Page MenuHomePhabricator

[Commons Impact Metrics] Create API documentation
Open, MediumPublic3 Estimated Story Points

Description

We should write the documentation of Commons Impact Metrics API (AQS2) in Wikitech

Things to document:

  • Overview
  • Endpoints
  • Examples
  • Limitations

To do:

Details

Other Assignee
mforns

Event Timeline

mforns set the point value for this task to 3.

@apaskulin Hi! Think these new endpoint fit into the AQS docs work you are currently active on?

There will be a few changes based on the new data modeling guidelines before we are ready to do these docs.

@apaskulin Hi! Think these new endpoint fit into the AQS docs work you are currently active on?

There will be a few changes based on the new data modeling guidelines before we are ready to do these docs.

Hi! This would be a great opportunity to test our self service process next month. I'll keep you updated on when that will be ready.

@apaskulin we are ready to start working on the docs... should we start drafting and then connect with you on publishing or does self-service process include the drafting stage?

@VirginiaPoundstone, the self-service process won't be ready until the next of next week (around June 13), but I can start putting something together sooner if you'd like to start the docs work now. Let me know!

@apaskulin it looks like @SGupta-WMF picked up this task today. Anything she can do to advance this while you get the self service process ready?

@SGupta-WMF and @VirginiaPoundstone, I updated the task description with the first step to move this forward. It looks like there's already been some work done on steps 1-3 in the linked process, which is great! Please add me as a reviewer to the patch once it's ready, and I can help with testing.

Hi @apaskulin The docs are already on main branch but you may review them on this patch as well
https://gitlab.wikimedia.org/repos/generated-data-platform/aqs/commons-impact-analytics/-/merge_requests/6

Thanks, @SGupta-WMF! Now that you have the spec files committed to the repo in that patch, the next step is to create an endpoint to serve the spec publicly so it can be consumed and displayed by the docs site. See step 7 in the docs on wiki

I have a few questions to help clarify the docs:

  • For the endpoints that return a time series without monthly in the path, what is the granularity of the data?
  • For the ranking endpoints, is there a limit on how many results are returned? For example, the top 100

I have created a wikitech document https://wikitech.wikimedia.org/wiki/AQS_2.0/CommonImpactAnalytics

Thank you @SGupta-WMF! The initial page looks good to me! 2 questions:

  • Should we rename the page from CommonImpactAnalytics to CommonsImpactAnalytics (Commons in plural as opposed of the adjective Common)?
  • Won't the URLs have a commons-impact-analytics reference? Like:
https://wikimedia.org/api/rest_v1/metrics/commons-impact-analytics/edits-per-category-monthly/1974_State_Visit_to_the_USSR_photo_kit_at_the_Gerald_R._Ford_Presidential_Library/shallow/all-edit-types/20221101/20231201

instead of

https://wikimedia.org/api/rest_v1/metrics/edits-per-category-monthly/1974_State_Visit_to_the_USSR_photo_kit_at_the_Gerald_R._Ford_Presidential_Library/shallow/all-edit-types/20221101/20231201

I have a few questions to help clarify the docs:

  • For the endpoints that return a time series without monthly in the path, what is the granularity of the data?

§ YOUR TASKS:
1. From the documentation task thread, reproduce the stretch from "Hi! This would" through "service process ready?".
2. Which things does the documentation task thread list under "Things to document"?
3. Do these statements agree with the documentation task thread? Answer yes or no for each, and quote the deciding words.
(a) The self-service process was expected to be ready around June 13.
(b) The task was given a point value of 5.
(c) The Wikitech page was first created with "Commons" in the plural in its name.

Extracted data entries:
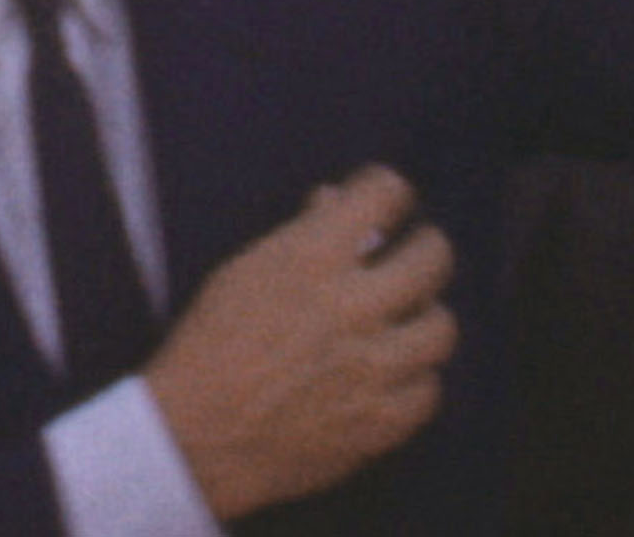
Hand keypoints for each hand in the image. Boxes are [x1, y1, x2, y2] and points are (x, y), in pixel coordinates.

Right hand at [146, 165, 456, 519]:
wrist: (192, 440)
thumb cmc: (208, 348)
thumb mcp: (244, 272)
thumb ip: (300, 233)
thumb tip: (336, 200)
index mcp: (313, 257)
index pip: (386, 194)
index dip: (388, 194)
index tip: (385, 205)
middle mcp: (353, 305)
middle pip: (434, 257)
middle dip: (424, 250)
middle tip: (412, 260)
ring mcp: (372, 367)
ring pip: (441, 327)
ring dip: (423, 319)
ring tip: (404, 325)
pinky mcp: (380, 423)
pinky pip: (429, 390)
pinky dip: (413, 382)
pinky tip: (391, 379)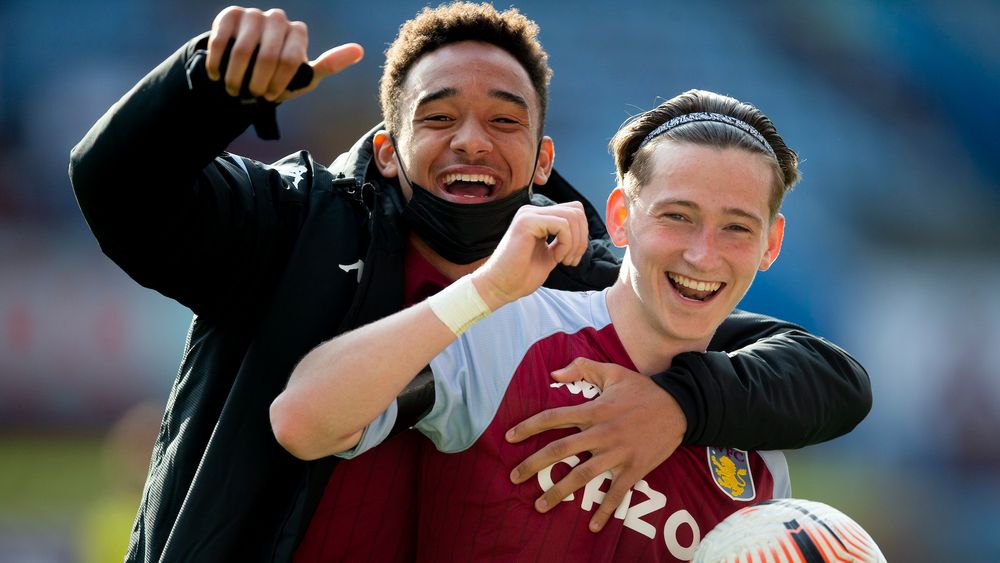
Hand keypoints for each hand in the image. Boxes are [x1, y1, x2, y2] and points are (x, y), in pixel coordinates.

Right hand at [205, 6, 363, 100]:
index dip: (278, 84)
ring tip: (234, 89)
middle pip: (268, 56)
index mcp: (297, 32)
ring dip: (237, 77)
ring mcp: (253, 14)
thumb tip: (359, 50)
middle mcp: (278, 18)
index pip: (291, 60)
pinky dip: (218, 64)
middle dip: (258, 83)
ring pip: (244, 50)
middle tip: (252, 95)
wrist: (243, 69)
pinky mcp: (229, 15)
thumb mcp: (304, 76)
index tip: (270, 97)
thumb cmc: (277, 75)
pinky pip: (222, 41)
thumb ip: (329, 65)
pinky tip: (217, 75)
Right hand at [472, 202, 586, 309]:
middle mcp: (532, 211)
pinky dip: (566, 244)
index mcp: (537, 217)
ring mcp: (528, 214)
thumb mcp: (551, 254)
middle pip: (576, 211)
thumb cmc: (522, 275)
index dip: (581, 234)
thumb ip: (564, 240)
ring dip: (574, 243)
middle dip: (582, 238)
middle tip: (571, 261)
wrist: (500, 287)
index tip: (572, 257)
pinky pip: (562, 225)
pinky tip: (556, 258)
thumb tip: (583, 232)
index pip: (573, 211)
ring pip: (572, 217)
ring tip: (563, 260)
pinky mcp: (527, 222)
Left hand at [505, 358, 686, 531]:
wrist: (681, 407)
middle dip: (534, 464)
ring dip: (559, 492)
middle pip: (560, 450)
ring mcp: (618, 453)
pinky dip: (605, 510)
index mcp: (594, 410)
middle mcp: (602, 433)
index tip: (509, 436)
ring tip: (539, 505)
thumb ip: (582, 368)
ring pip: (582, 475)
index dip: (528, 426)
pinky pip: (617, 493)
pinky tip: (593, 526)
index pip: (553, 417)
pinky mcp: (634, 469)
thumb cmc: (644, 390)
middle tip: (514, 477)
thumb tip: (553, 372)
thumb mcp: (613, 372)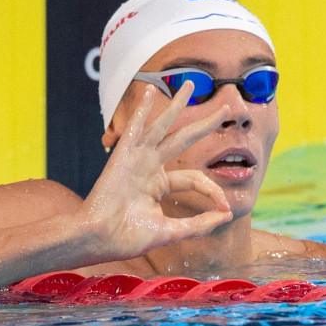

§ SOLVED TASKS:
1.
Hi! This would be a great opportunity to test our self service process next month. I'll keep you updated on when that will be ready.

@apaskulin we are ready to start working on the docs... should we start drafting and then connect with you on publishing or does self-service process include the drafting stage?

@VirginiaPoundstone, the self-service process won't be ready until the next of next week (around June 13), but I can start putting something together sooner if you'd like to start the docs work now. Let me know!

@apaskulin it looks like @SGupta-WMF picked up this task today. Anything she can do to advance this while you get the self service process ready?

2.
- Overview
- Endpoints
- Examples
- Limitations

3.
(a) Yes: "the self-service process won't be ready until the next of next week (around June 13)"
(b) No: "mforns set the point value for this task to 3."
(c) No: "Should we rename the page from CommonImpactAnalytics to CommonsImpactAnalytics (Commons in plural as opposed of the adjective Common)?"